As @yayponies pointed out in a very justified rant, what does it say that the edit left in a scene of John Reid assaulting Elton but removed any evidence of intimacy between them or for that matter Elton and any man? What is that saying is OK?
— shana (@shananaomi) October 30, 2019
Delta also cut several elements from the teen comedy Booksmart, including a lesbian sex scene that director Olivia Wilde said was integral to the plot. The airline also censored words like “vagina” and “lesbian” while leaving in other expletives, like “fuck.”
— Most disappointingly, they cut most of Amy and Hope’s love scene in the bathroom, which involves zero nudity, but does involve an essential plot point for a lead character. Wtfffff.
— olivia wilde (@oliviawilde) October 30, 2019
“There’s insane violence of bodies being smashed in half [in other movies], and yet a love scene between two women is censored from the film,” Wilde said. “It’s such an integral part of this character’s journey. I don’t understand it.”
Booksmart actress Beanie Feldstein was asked about the censorship this past Sunday on the red carpet for the Academy of Motion Picture Arts and Sciences’ Governors Awards.
“We’re on the case to get this rectified.

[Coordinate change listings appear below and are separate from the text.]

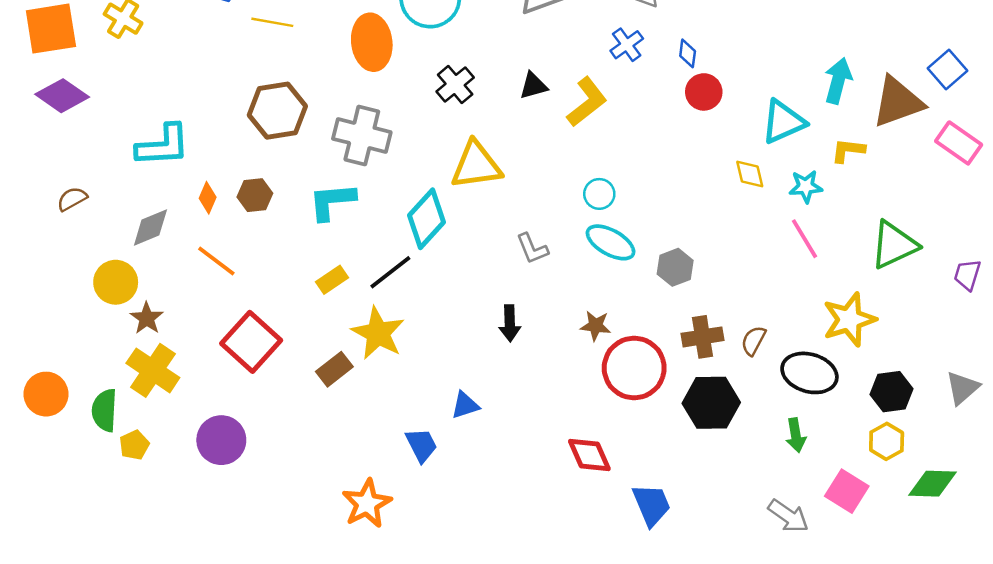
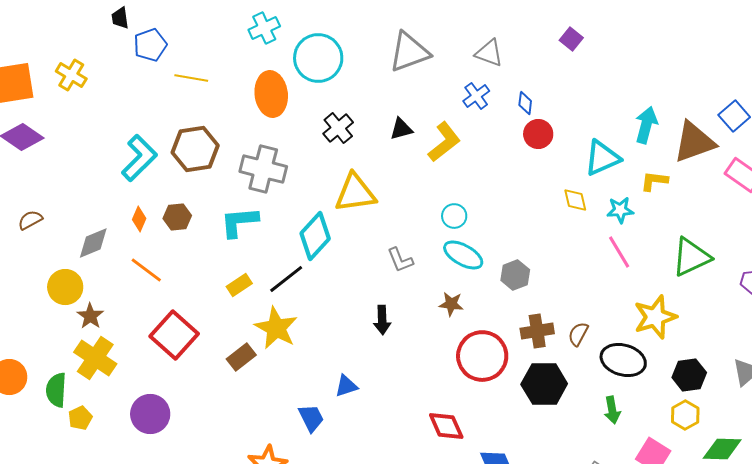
cyan L-shape: (163, 145) -> (139, 158), moved, turned -42
brown star: (596, 326) -> (451, 304), moved

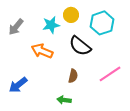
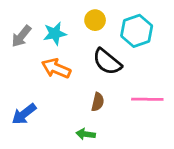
cyan star: (51, 25) -> (55, 34), moved
pink line: (110, 74) -> (147, 99), turned 35

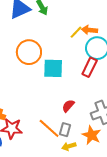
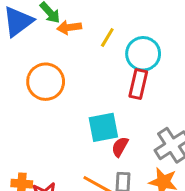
orange arrow: (89, 30) -> (69, 27), moved
cyan square: (53, 68) -> (103, 127), moved

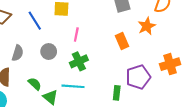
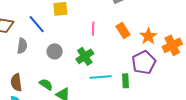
orange star: (147, 26) -> (148, 36), moved
pink line: (76, 35) -> (93, 29), moved
gray semicircle: (18, 53) -> (22, 46), moved
cyan line: (73, 86) -> (101, 77), moved

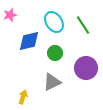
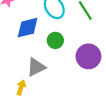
gray triangle: (52, 82) -> (36, 67), moved

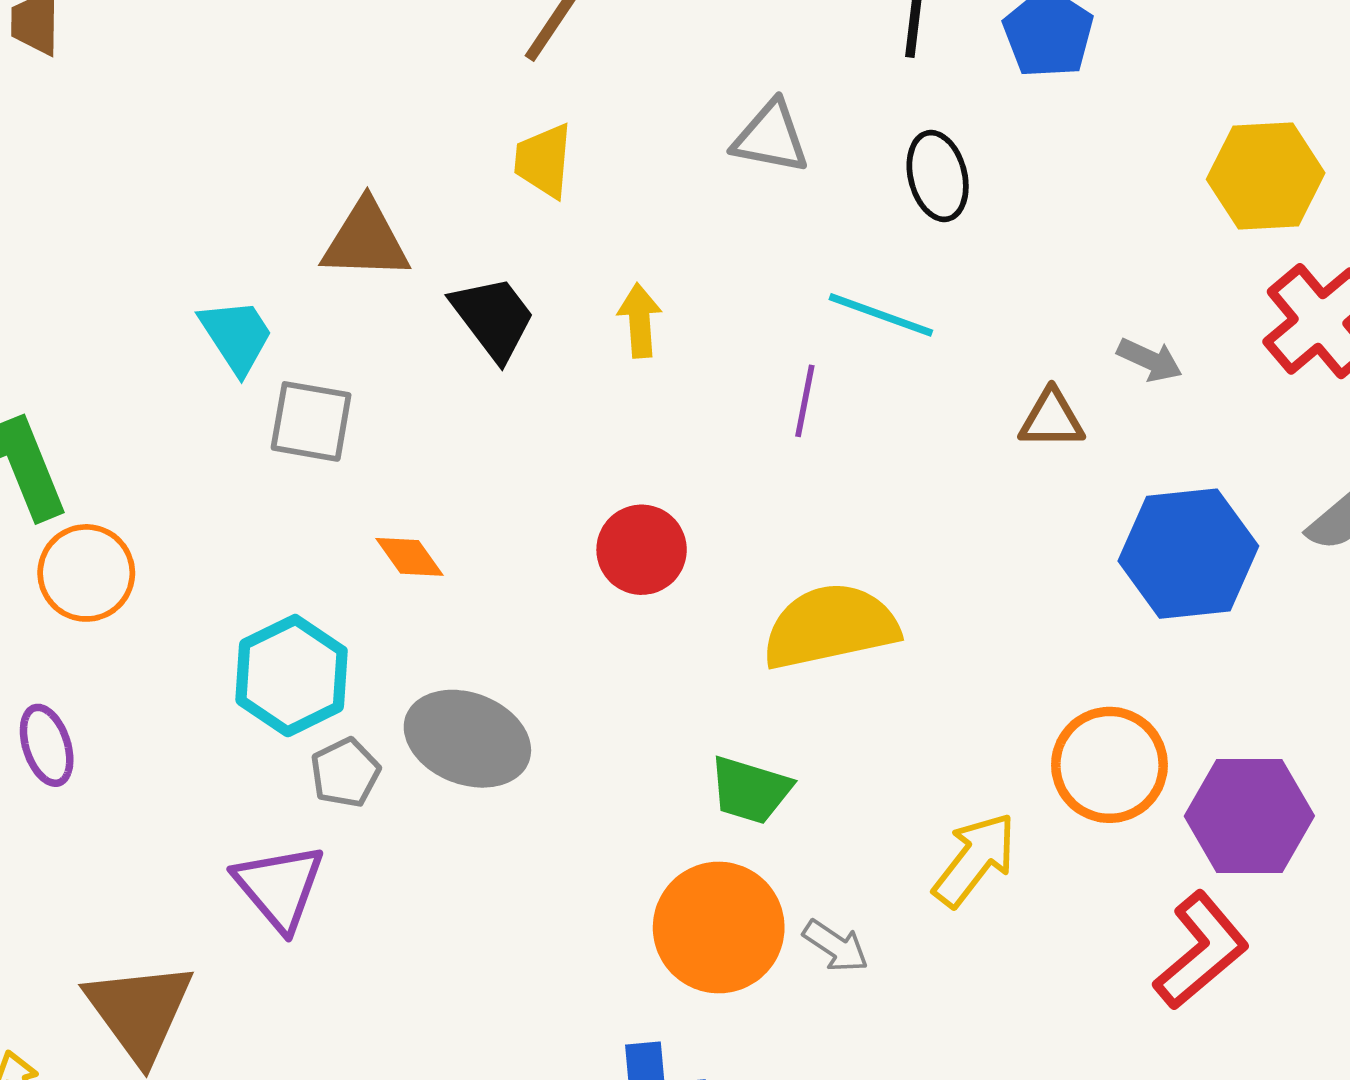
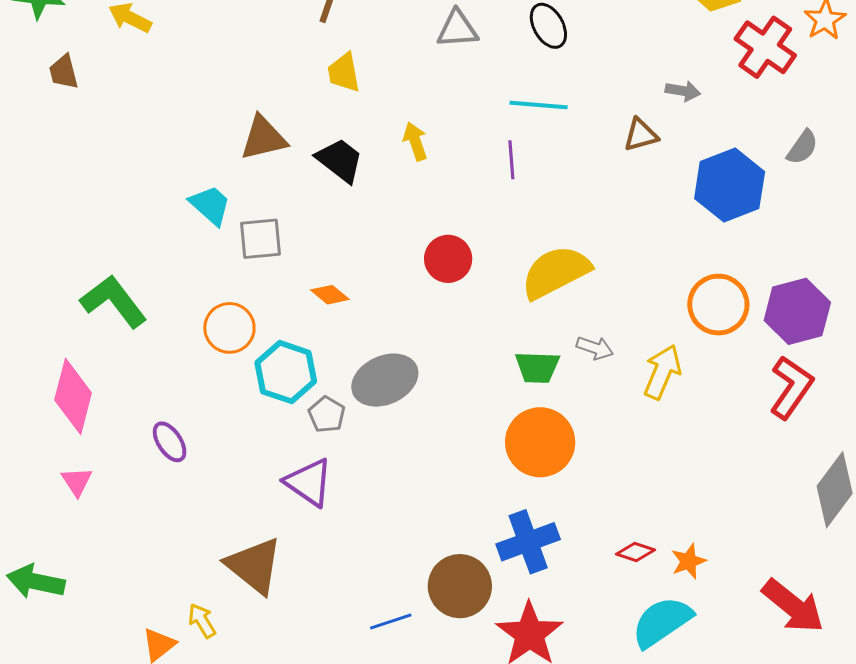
orange circle: (86, 573) -> (229, 328), moved
gray ellipse: (467, 739) -> (385, 380), turned -30
gray arrow: (836, 946) -> (595, 348), moved

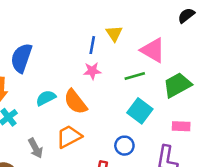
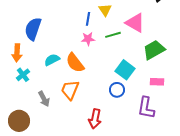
green line: (135, 76) -> (113, 35), moved
orange trapezoid: (69, 137) -> (70, 90), turned -40
blue circle: (124, 146) -> (117, 90), moved

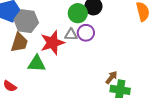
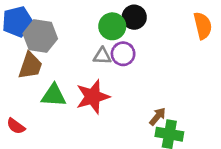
red star: (52, 43) -> (93, 97), moved

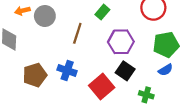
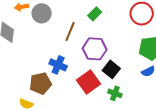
purple hexagon: (121, 42) -> (95, 49), moved
brown pentagon: (35, 75) -> (41, 83), moved
green cross: (146, 95) -> (115, 93), moved

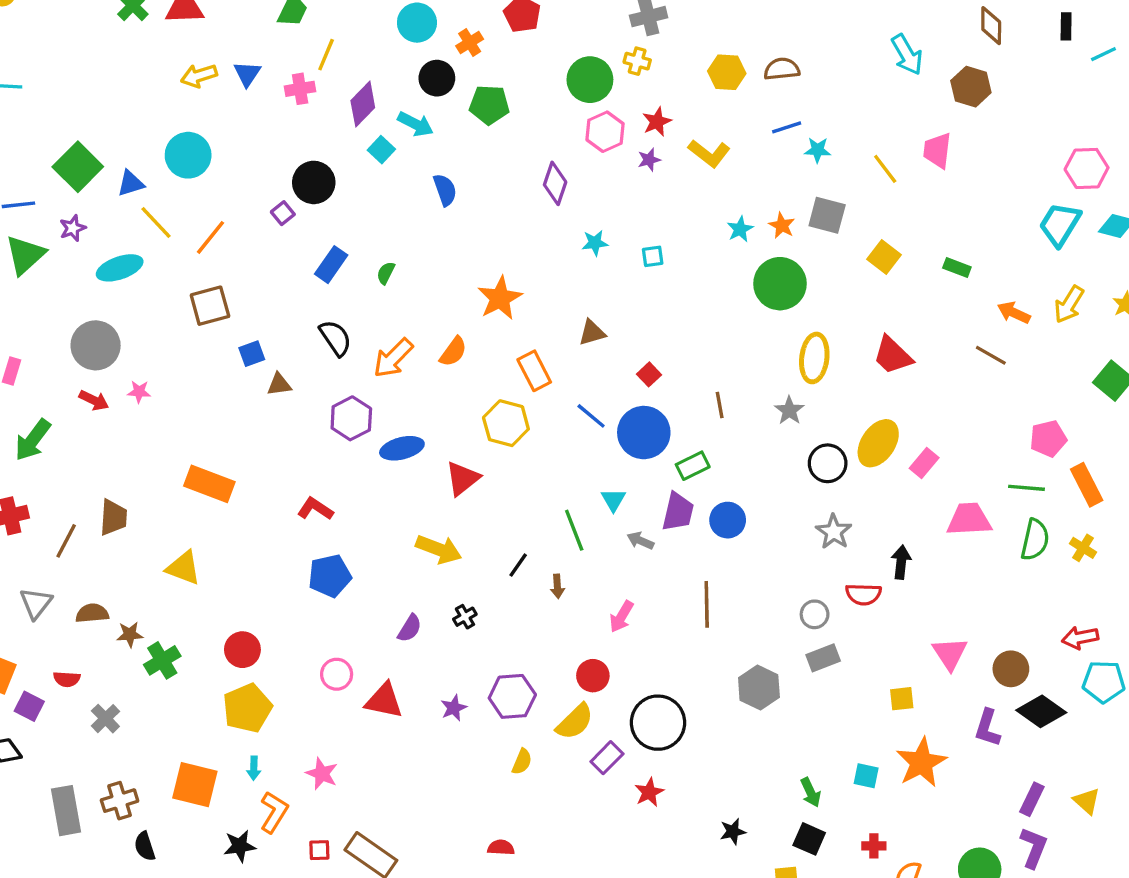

Our movie is a beautiful representation of the queer experience as young people,” she said. “I’m a queer person. So we’re getting to the bottom of it, don’t worry. If you can watch me and Skyler [Gisondo] kiss, you can watch Diana [Silvers] and Kaitlyn kiss.”
This isn’t the first time Delta has come under fire for censoring LGBTQ content. In 2016, Delta was criticized for editing out lesbian kisses from the in-flight version of the movie Carol.
In 2017, the airline was caught cutting a lesbian kiss from the movie Bad Moms, while they didn’t touch heterosexual kisses.
Delta said in a statement that its “content parameters do not in any way ask for the removal of homosexual content from the film.”
Variety reports that the airline uses a third-party service for in-flight entertainment. The company provides both the unedited and an edited version of a film, and Delta goes with the edited version if there is anything in the unedited version that violates its content standards, even if other things are cut that Delta doesn’t care about.
That said, Delta is probably a major client for the third-party service and could request that the service either change its standards or create a third, semi-edited version of films that meet its standards.
Because censoring queer scenes from movies while leaving in equivalent heterosexual scenes implies that there is something dirty and shameful about same-sex love.
“The only love scene in the film is a queer love scene, and that’s so radical,” Feldstein said this past May about Booksmart. “By doing that, you’re asking that to be the norm. By showing queer sexuality, and making heterosexual people relate to it is actually really deeply meaningful.”